Directive =
State whether each statement below agrees with the rally passage, answering yes or no and quoting the words of the passage that decide it. 1. Rahul describes the enmity between the BJP and TMC as manufactured anger. 2. Amita Ghosh says the alliance will end with these elections. 3. The speakers at the rally admit to being in a secret alliance with Trinamool.

Trinamool mocks this “alliance” as the alliance that dares not say its name. The speakers at the rally claim they are transparent, it’s Trinamool and BJP who are in secret alliance. That is why the BJP has done little with Saradha and is merely blowing hot air about the Narada sting. “Mamata-ji calls everything sajano ghatona (manufactured events)” mocks Rahul. “The enmity between BJP and TMC is sajano gussa (manufactured anger).” Amita Ghosh, a Mahila Congress leader tells me the “jot” alliance will last beyond these elections. “These are national parties and we will come together next to get the BJP out.”

Available data =

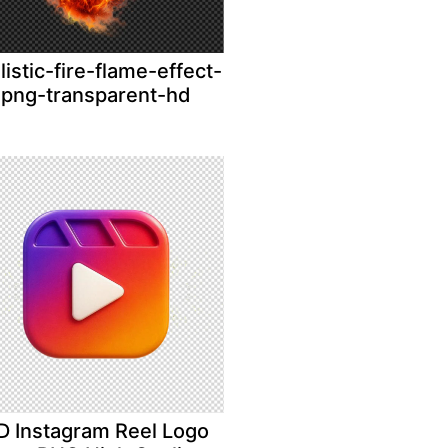
listic-fire-flame-effect-
png-transparent-hd
D Instagram Reel Logo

Written reply =
1. Yes: "The enmity between BJP and TMC is sajano gussa (manufactured anger)."
2. No: "the “jot” alliance will last beyond these elections."
3. No: "The speakers at the rally claim they are transparent, it’s Trinamool and BJP who are in secret alliance."